Before taking the leap in my own career transition, I looked for resources and tools that could help me identify what I might have forgotten. I wanted to be sure that I had a plan for (or at least the awareness of) as many things as possible before drastically changing my career path and leaving my job.

One of these resources I found to be the most useful was a book called “Business Model You” which talked about a simple but effective method: creating a business model, but for your career transition.

The layout

The layout of this business model is actually quite simple, which is the reason why it’s a great tool. In a moment where you lack clarity and you are full of doubt, you need this kind of tool that will help you put relevant information on paper.

You’ve already seen an example of a personal business model canvas as the featured image of this post, but here’s another look with a bit more information on what each part means.

How to fill in your personal business model canvas

Take a piece of paper (the bigger the better) and use post-its. When I worked on the first draft of my own business model, I did on the floor of my living room before writing it down, so I could use as much space as needed and add as much ideas as I could.

You can also do it in a word document if you prefer an electronic version you can easily edit.

Once you’ve picked the support you are going to use, here’s how you start filling it in.

1) Key resources (who you are and what you have)

Add all your skills, knowledge and abilities. What are your strengths? What are you an expert of? What certification, training, experience you have that will be crucial for your success in your new career?

2) Key activities (what you do)

List all the important tasks and responsibilities you will do in your new job that will make you successful. Focus here on the main activity and the big picture, not the details of your future day-to-day.

3) Customers (who you help)

Here the concept of customers is very large in the sense that it’s not just about the actual clients, but also the people you will work with. So think in terms of external customers and internal customers.
  • External customers: who will you help outside your organisation by doing the activities you have listed in #2? Who will benefit from it directly and indirectly?
  • Internal customers: if you want to work for a company, what colleagues will you help through your job? List here your manager, your team, any other part of the organisation you will support directly or indirectly.
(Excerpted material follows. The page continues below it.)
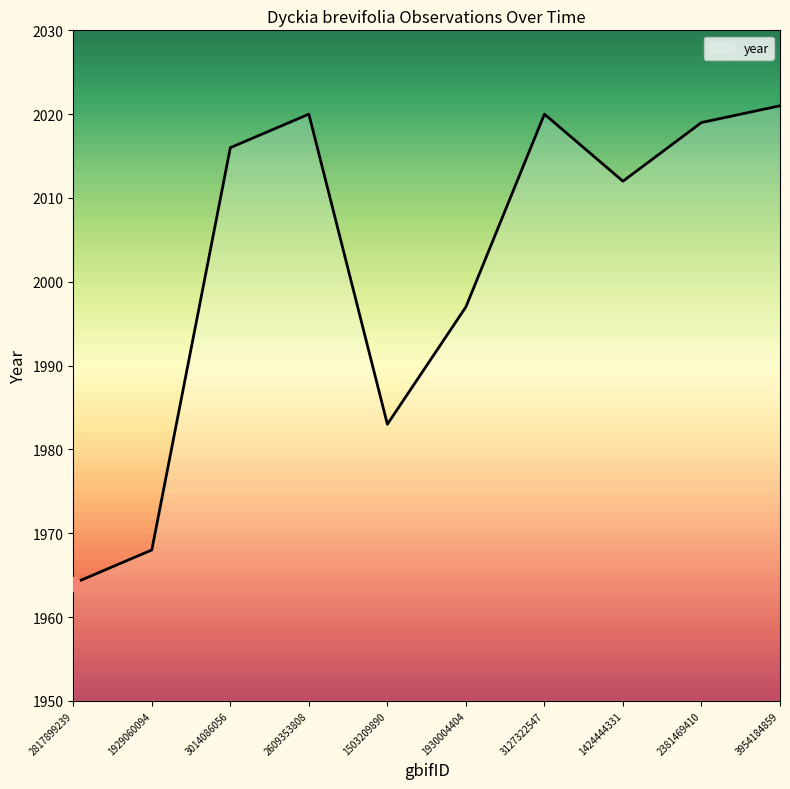

True or false: the data has more than 0 interior local peaks.

True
4) Value provided (how you help)

What is the value you are going to create for your customers (internal and/or external) (#3) by doing your key activities (#2)? What benefits will people get from your activities?
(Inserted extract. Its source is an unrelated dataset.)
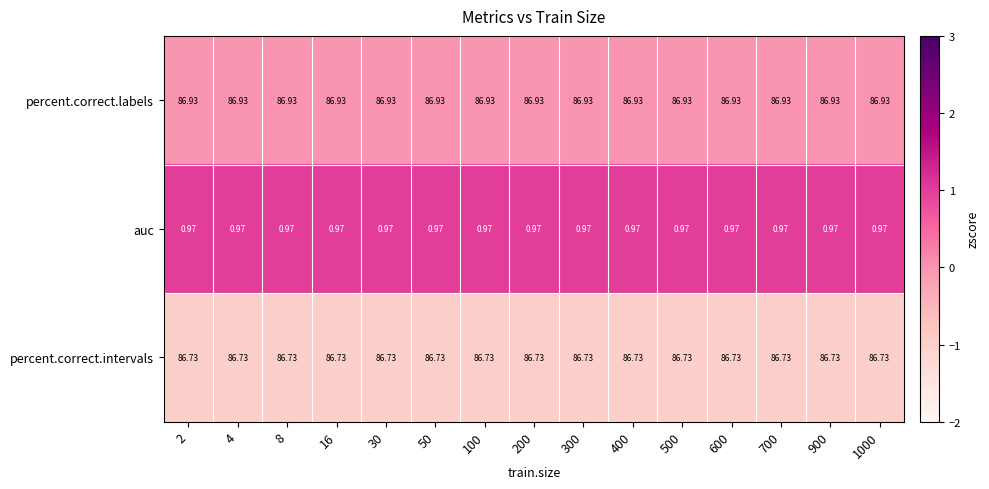

At 700, list the series in order from largest to smallest.

percent.correct.labels, percent.correct.intervals, auc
You can now start seeing how the different parts are linked with each other. At this point in your reflection, it is super important that you have really brainstormed about these first 4 sections.
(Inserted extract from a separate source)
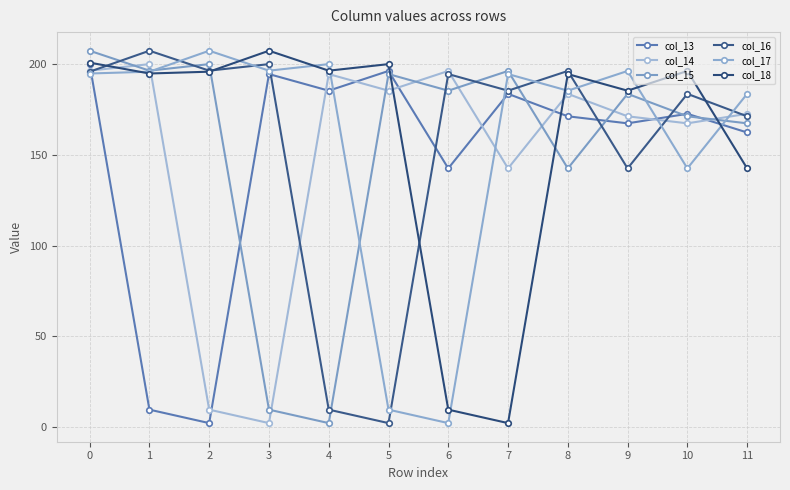

What is the spread (max minus min) of values at 4?

198.0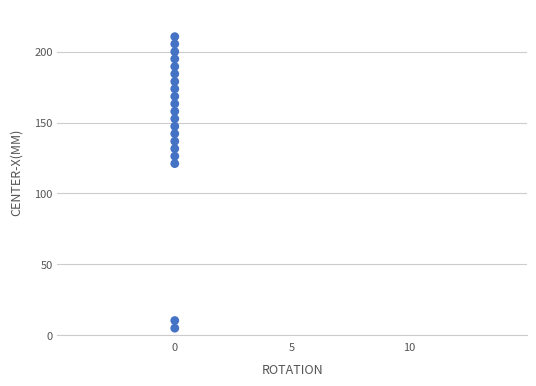

What Y value in the scatter plot is closest to 107?

121.0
As you started thinking about the value you want to provide, you might have thought about new activities or new customers – go on and add them now. Be as exhaustive as possible because it will impact the rest of the exercise and the other sections.

5) Channels (how they know you and how you deliver)

How will customers find you? How will you deliver the products and services that they will buy? How will they pay you? List the channels you want to use for your customers to get to know you and start working with you (e.g. website, blog, platform like Etsy or Shopify, Google Adwords, etc.).

6) Customer relationships (how you interact)

How will you talk to your existing customers? Will it be by email, by chat, in person, by video conference?

How will you communicate with your potential clients: with a newsletter, social media, online marketing, etc.?

7) Key partners (who helps you)

Who will help you be successful? Who will support you grow and learn? Who will hep you your main activities, take care of existing customers and find new ones? Think about your professional network but also your personal relationships.

8) Revenue and benefits (what you get)

What activities generate money and how much will your revenue be? What services will you provide or products you will sell, and what’s the pricing? If you start a business and decide to keep a side job,  write it down with the salary you get. Do you have any other sources of income?

The idea here is to see how you will make this project financially sustainable.

9) Costs (what you give)

You often need to spend money to make money. List all the subscriptions, professional fees, rent & bills, office supplies, IT equipment, trips, etc. that you will have to spend on to do your job.

Okay, it’s done.

When you think you have finished the first draft, take a break away from it, do something else, and then go back to it to review what you have done. It’s not something you’re supposed to do in one go. It’s a process that can take days, weeks, even months sometimes. Add onto it, talk to people you trust about it (it could be the people you added as key partners (#7)), show them what you have written down and ask for their input.

If you need further help to fill in the canvas, the book “Business Model You” offers a lot of tips and examples. You can easily find it on Amazon.